Ice
- First edition
- Author: Louis Nowra
- Language: English
- Publisher: Allen & Unwin
- Publication date: 2008
- Publication place: Australia
- Media type: Print (Paperback)
- Pages: 322
- ISBN: 9781741754834
- Preceded by: Abaza
- Followed by: Into That Forest

= Ice (Nowra novel) =

Book by Louis Nowra

Ice is a 2008 novel by Australian novelist Louis Nowra.

==Plot summary==
A pair of ambitious young British entrepreneurs, Malcolm McEacharn and Andrew McIlwraith, charter a steamer with the aim of towing an iceberg from Antarctica to Sydney.

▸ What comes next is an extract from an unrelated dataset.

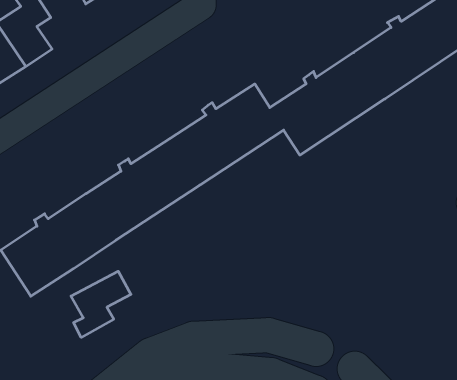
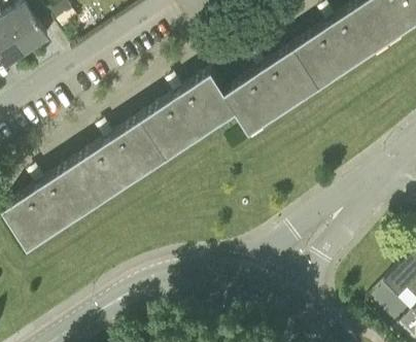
building: [71,271,131,337] -> none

The success of the venture transforms Sydney, and McEacharn who later becomes lord mayor of Melbourne.

==Notes==
- Dedication: For Mandy

==Reviews==
Writing in The Australian Book Review Tim Howard noted that "Structuring a novel around one all-encompassing conceit is risky", before commenting that "Nowra is too canny a writer" to just go looking for any ice "metaphorical derivatives." He concluded "Ice is a strange and skilful novel, and, contra its title, so warm, so alive."

Cassandra Golds in Eureka Street found the book to be "a mesmeric proliferation of intense images" with "a plot that
pushes over into the Gothic". The novel, she notes: "death, the fanatical resistance to change, the futility of attempts at preservation and, perhaps, the emptiness at the heart of Australian life."